Idania Rodríguez Echevarría - AIN.- El General de Ejército Raúl Castro Ruz, Presidente de los Consejos de Estado y de Ministros, envió hoy un carta de reconocimiento a los integrantes de Danza Contemporánea de Cuba (DCC), compañía que celebra mañana 55 años de fundada por el maestro Ramiro Guerra.


En la misiva Raúl se refiere al período fundacional de la agrupación en 1959 y como a través de una larga trayectoria de trabajo destaca en los más significativos eventos de su especialidad y ha representado a la Patria en decenas de giras por Europa, América, Asia y África.

La compañía, añade la carta, ha fundado un lenguaje danzario innovador en las raíces que identifica a su pueblo y forma parte de la vanguardia de la cultura revolucionaria cubana.

Julián González, ministro de Cultura, hizo entrega de la misiva a Miguel Iglesias, director del DCC, quien agradeció tan alto honor y dio a conocer el plan de giras nacionales y extranjeras de esa compañía a nivel nacional e internacional.

### ENTRADAS PROPORCIONADAS
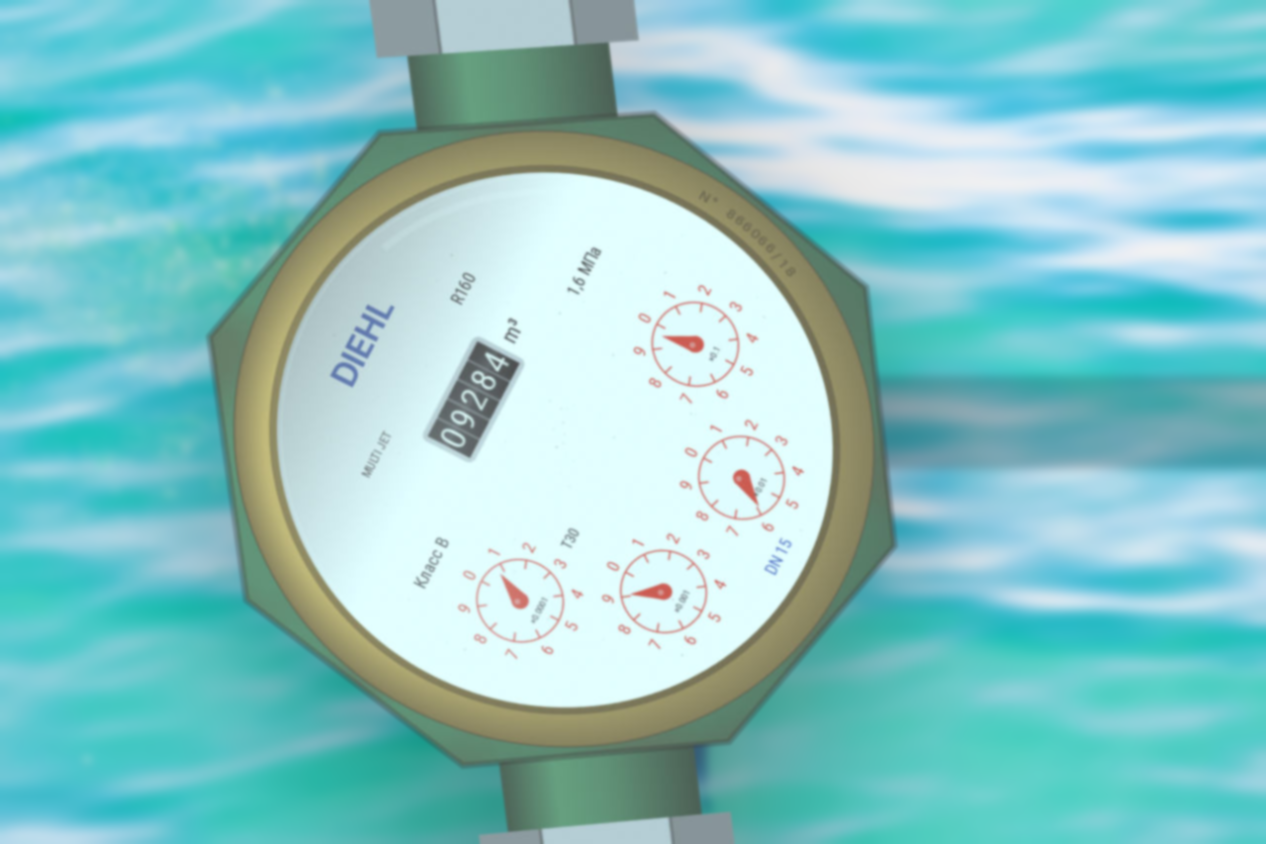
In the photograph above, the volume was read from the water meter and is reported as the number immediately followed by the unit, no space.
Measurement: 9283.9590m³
* * *
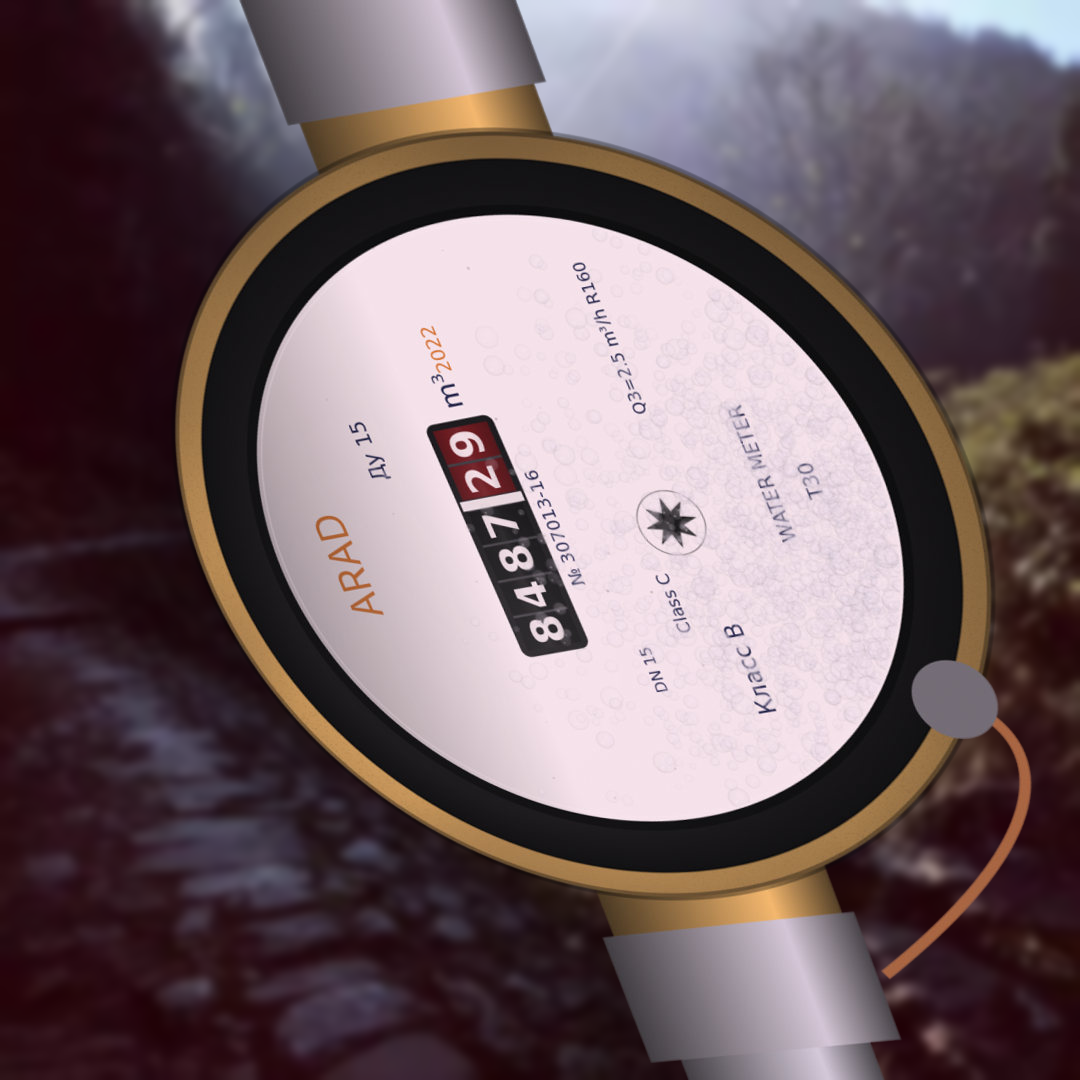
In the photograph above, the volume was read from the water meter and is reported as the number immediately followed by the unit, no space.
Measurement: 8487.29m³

### EN QUÉ CONSISTE
Copia de nuevo todo lo que va en el extracto desde "En la misiva" hasta "cultura revolucionaria cubana.", sustituyendo "compañía" por "formación". Las entradas son un material aparte, sin relación con el extracto.

### SOLUCIÓN DEL PROBLEMA
En la misiva Raúl se refiere al período fundacional de la agrupación en 1959 y como a través de una larga trayectoria de trabajo destaca en los más significativos eventos de su especialidad y ha representado a la Patria en decenas de giras por Europa, América, Asia y África.

La formación, añade la carta, ha fundado un lenguaje danzario innovador en las raíces que identifica a su pueblo y forma parte de la vanguardia de la cultura revolucionaria cubana.